Mom and I developed a porch relationship. We would read and chat. I would have work shipped to me so I could do it on the porch with mom, allowing me to stretch vacation time since I was working part of each day there. My brother Ron and his wife Peg would often stop to chat. Other friends passing by would join us for awhile. Offers of a cold drink would accompany our welcome. Somehow time slowed when we were on the porch. Visitors lingered; my brother would pause in his work day; Peg and I could talk about children and grandchildren. As my mom entered her life’s last decade, she would often nap, awakening a bit surprised to discover just who had joined us on her porch. The porch became the evening gathering place for the Keough family living in the four homes on that street. Ron and Peg’s grandchildren grew from babes in arms to toddlers to young adults and went from being warned to stay out of the street to joining the porch conversation. I remember the first time I met my great niece Kelly as a toddler. I was warned that she was shy but eager to meet her I went down the porch steps and opened my arms. Kelly ran into them and right into my heart. When I visit summers now, I look at mom’s porch and memories of time spent there remain vivid. We sometimes congregate on my nephew Brendan’s porch diagonally across the street. The tradition of Keough time on the porch continues. For me, a home without a porch lacks something vital. When we moved here, Ken wanted to close in the porch to use it in the cooler months. I vetoed that. I love sitting on that porch, looking out, rocking and thinking. We do our devotions out there; have our best discussions there. We use a portion of that porch to dry clothes in God’s dryer, sunshine and breezes. Neighbors venture over to chat. And I often just rock and think of the magnificence of God’s creation. I can see flowers, trees, tiny lizards, a snake now and then, and gratitude makes me want to leap up, stand and sing a song of praise out loud. I resist that. God granted me many blessings but a good singing voice is not one of them. So I whisper it instead.

David's Song of Thanks (1 Chronicles 16:8-10)
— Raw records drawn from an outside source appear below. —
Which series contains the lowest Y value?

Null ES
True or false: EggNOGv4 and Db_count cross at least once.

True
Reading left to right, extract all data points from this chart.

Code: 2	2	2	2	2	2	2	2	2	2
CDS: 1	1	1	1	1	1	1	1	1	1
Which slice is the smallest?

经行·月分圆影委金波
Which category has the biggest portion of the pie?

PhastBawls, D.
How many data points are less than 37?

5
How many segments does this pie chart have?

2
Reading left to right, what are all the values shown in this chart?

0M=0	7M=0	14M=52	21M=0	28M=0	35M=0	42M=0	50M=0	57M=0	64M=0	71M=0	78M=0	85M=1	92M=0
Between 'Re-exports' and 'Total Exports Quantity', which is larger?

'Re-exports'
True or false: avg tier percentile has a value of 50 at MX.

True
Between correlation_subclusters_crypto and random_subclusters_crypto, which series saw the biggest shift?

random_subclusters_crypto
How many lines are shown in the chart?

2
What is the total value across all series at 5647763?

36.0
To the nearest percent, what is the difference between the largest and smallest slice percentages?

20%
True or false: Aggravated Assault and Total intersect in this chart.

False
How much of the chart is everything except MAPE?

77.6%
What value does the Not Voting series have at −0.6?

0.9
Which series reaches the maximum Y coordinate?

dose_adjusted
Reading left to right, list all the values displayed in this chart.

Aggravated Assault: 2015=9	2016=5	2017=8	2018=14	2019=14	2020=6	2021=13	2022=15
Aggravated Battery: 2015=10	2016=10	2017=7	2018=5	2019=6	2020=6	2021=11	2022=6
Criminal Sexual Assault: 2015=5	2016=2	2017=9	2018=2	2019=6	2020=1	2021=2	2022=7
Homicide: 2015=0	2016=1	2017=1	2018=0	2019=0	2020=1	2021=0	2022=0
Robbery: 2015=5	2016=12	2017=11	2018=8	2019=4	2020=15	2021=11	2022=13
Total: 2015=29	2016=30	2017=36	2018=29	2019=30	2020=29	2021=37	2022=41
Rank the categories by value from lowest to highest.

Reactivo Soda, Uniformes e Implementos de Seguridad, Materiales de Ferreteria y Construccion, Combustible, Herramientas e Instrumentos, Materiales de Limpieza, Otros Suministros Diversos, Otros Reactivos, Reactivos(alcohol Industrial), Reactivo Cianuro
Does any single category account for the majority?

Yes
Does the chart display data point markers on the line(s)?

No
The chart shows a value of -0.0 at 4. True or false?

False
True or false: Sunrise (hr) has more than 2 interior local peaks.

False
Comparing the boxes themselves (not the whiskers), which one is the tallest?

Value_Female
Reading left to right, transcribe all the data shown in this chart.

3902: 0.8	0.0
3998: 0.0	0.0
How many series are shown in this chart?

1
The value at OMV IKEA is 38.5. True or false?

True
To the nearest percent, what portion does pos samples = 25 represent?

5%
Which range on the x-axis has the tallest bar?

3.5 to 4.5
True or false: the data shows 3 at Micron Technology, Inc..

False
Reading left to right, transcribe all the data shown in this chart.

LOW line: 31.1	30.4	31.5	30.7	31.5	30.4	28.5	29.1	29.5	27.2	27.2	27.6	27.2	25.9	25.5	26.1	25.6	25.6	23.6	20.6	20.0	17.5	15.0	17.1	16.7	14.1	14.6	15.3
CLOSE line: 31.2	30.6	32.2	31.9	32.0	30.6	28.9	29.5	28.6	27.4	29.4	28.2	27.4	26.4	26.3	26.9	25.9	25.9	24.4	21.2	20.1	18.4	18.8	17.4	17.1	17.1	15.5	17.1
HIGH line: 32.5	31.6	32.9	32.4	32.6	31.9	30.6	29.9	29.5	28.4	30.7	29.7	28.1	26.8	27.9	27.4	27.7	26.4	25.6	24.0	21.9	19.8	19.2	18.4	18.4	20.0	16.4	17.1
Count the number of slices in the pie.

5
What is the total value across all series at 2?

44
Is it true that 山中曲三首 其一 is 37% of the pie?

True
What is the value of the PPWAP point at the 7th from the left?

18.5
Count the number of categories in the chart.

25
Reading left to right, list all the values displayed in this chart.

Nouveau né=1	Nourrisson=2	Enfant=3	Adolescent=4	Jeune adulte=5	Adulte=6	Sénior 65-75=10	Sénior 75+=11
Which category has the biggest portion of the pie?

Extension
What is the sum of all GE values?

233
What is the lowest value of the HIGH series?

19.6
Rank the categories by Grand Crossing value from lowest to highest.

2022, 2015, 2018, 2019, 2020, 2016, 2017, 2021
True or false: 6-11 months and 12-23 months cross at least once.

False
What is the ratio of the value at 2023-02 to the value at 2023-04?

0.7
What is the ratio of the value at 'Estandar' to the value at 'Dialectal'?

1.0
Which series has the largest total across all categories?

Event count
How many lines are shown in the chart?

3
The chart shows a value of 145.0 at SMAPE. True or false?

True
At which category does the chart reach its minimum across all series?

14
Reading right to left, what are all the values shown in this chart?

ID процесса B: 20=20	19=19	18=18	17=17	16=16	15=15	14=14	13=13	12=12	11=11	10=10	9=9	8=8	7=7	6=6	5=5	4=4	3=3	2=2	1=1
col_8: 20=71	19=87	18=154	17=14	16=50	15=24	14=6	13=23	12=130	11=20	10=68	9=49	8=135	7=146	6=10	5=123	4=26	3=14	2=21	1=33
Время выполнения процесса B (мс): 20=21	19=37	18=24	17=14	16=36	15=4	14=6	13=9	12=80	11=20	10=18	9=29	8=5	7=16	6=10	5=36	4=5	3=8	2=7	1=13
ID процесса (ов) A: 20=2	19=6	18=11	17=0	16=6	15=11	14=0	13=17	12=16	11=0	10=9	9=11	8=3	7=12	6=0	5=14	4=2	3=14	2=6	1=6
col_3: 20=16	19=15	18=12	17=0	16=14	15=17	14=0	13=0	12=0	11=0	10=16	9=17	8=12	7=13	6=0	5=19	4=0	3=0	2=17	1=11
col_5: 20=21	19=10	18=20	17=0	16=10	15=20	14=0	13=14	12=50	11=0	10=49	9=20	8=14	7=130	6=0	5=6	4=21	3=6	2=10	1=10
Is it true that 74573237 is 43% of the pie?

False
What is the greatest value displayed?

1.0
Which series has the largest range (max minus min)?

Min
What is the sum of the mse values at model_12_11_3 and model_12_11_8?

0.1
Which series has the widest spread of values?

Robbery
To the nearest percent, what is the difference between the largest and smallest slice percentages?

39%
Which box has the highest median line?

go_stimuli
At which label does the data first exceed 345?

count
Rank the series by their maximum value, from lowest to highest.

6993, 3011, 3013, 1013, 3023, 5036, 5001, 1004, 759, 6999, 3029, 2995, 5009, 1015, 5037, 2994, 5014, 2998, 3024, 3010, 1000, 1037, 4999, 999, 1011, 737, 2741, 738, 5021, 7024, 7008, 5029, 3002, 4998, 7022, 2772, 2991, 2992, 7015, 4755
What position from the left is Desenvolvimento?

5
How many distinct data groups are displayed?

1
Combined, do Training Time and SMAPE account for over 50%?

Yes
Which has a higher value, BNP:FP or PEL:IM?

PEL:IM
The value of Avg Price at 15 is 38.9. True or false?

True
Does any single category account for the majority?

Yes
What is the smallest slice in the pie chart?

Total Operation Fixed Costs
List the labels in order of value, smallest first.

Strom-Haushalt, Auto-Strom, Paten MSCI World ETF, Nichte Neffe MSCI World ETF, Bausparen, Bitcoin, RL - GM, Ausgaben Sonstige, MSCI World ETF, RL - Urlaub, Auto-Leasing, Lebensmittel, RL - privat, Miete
Oh give thanks to the Lord; call upon his name;

make known his deeds among the peoples! Sing to him, sing praises to him; tell of all his wondrous works! Glory in his holy name; let the hearts of those who seek the Lord rejoice! Lord God, Creator and Redeemer. Thank you for every green leaf on every bush and tree I can see as I sit on my porch. Thank you for every flower in all its glory. Thank you for your amazing, awesome creation, even the snakes. But you know God, snakes make me a little uneasy. So keep them at a comfortable distance from me. And I praise you for that.